A.   KEBIJAKAN SELEKSI DAN PENGADAAN
1.      Obat yang tidak tersedia karena stok out dikonfirmasi kepada penulis resep dan diajukan saran substitusinya, jika penulis resep tidak bersedia diganti dengan obat substitusi, maka obat dapat dicopy resep untuk pasien rawat jalan, namun untuk pasien rawat inap, obat harus tetap disediakan melalui mekanisme pengadaan obat insidentil dan mendesak setelah disetujui kepala Unit Farmasi.
2.      Obat atau alkes yang tidak termasuk dalam daftar formularium rumah sakit diinformasikan kepada penulis resep dan disarankan subtitusinya. Jika penulis resep tidak menyetujui saran subtitusi maka dibuatkan resep keluar RS untuk pasien rawat jalan dan dilakukan order oleh bagian farmasi bagi pasien rawat inap setelah mendapat persetujuan TFT.
3.      Usulan penambahan obat atau alkes dalam formularium oleh dokter harus ditelaah oleh Tim Farmasi dan Terapi (TFT) dan mendapatkan rekomendasi sebelum di setujui oleh direktur.
4.      Almari narkotika dan psikotropika harus selalu terkunci. Kunci disimpan ditempat yang hanya diketahui oleh petugas Unit Farmasi.
5.      Pada saat persediaan perbekalan farmasi terkunci, petugas dapat mengakses perbekalan farmasi yang dibutuhkan ke unit lain, emergensi kit atau jika perbekalan farmasi tersebut sangat dibutuhkan untuk menyelamatkan jiwa pasien, maka petugas dapat merusak kunci almari penyimpanan perbekalan farmasi tersebut.

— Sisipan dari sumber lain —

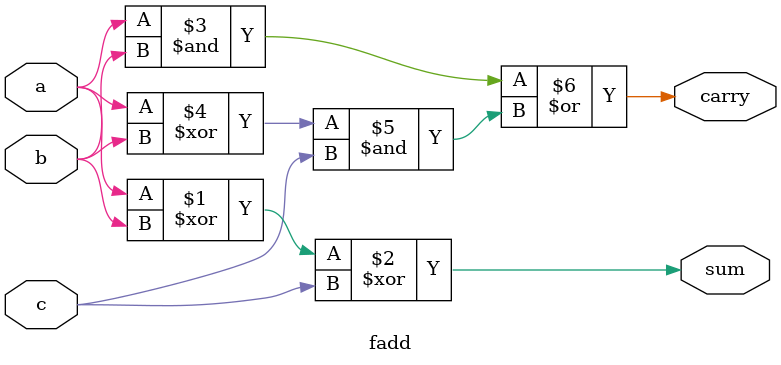
<source format=v>
module fadd(sum,carry,a,b,c);
  output sum, carry;
  input a, b,c;
  assign sum = (a ^ b)^c;
  assign carry = a & b | (a^b)&c; 
endmodule

</source>
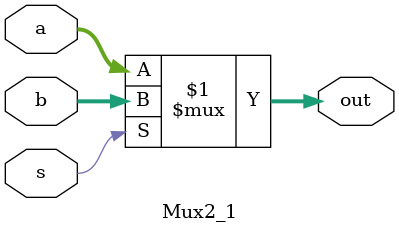
<source format=v>
`timescale 1ns / 1ps
module Mux2_1(
	input [31:0]a,
	input [31:0]b,
	output [31:0]out,
	input s
    );

 assign out = s ? b : a;

endmodule

</source>
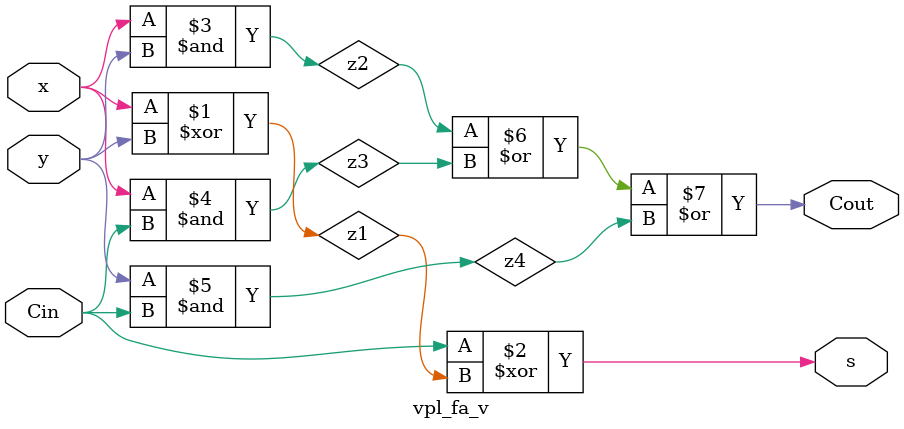
<source format=v>
module vpl_rca_v(s, Cout, x, y, As_Sel);
	output Cout;
	output [3:0] s;
	input [3:0] x,y;
	input As_Sel;
	
	xor(d0,y[0],As_Sel);
	xor(d1,y[1],As_Sel);
	xor(d2,y[2],As_Sel);
	xor(d3,y[3],As_Sel);
	
	vpl_fa_v FA1(s[0],c1,x[0],d0,As_Sel),
		FA2(s[1],c2,x[1],d1,c1),
		FA3(s[2],c3,x[2],d2,c2),
		FA4(s[3],Cout,x[3],d3,c3);

endmodule

module vpl_fa_v (s, Cout, x, y, Cin);
	input Cin, x, y;
	output s, Cout;
	wire z1,z2,z3,z4;
	
		xor (z1, x, y);
		xor (s, Cin, z1);
		and (z2, x, y);
		and (z3, x, Cin);
		and (z4, y, Cin);
		or (Cout, z2, z3, z4);
		
endmodule


</source>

6.      Pada saat persediaan perbekalan farmasi terkunci, petugas dapat mengakses perbekalan farmasi yang dibutuhkan ke unit lain, emergensi kit atau jika perbekalan farmasi tersebut sangat dibutuhkan untuk menyelamatkan jiwa pasien, maka petugas dapat masuk ke gudang penyimpanan.







B.   KEBIJAKAN PENYIMPANAN
1.      Penyimpanan perbekalan farmasi dikelompokkan berdasarkan bentuk sediaan dan jenisnya, suhu dan stabilitasnya, mudah dan tidaknya terbakar, tahan atau tidaknya terhadap cahaya yang disusun secara alfabetis dengan urutan penggunaan metode FEFO (First Expired First Out) dan FIFO (First In First Out) termasuk sediaan di emergency kit.
2.      Penyediaan dan penggunaan obat yang dibawa pasien menjadi tanggung jawab pasien setelah pasien mendapatkan informasi yang adekuat dari petugas.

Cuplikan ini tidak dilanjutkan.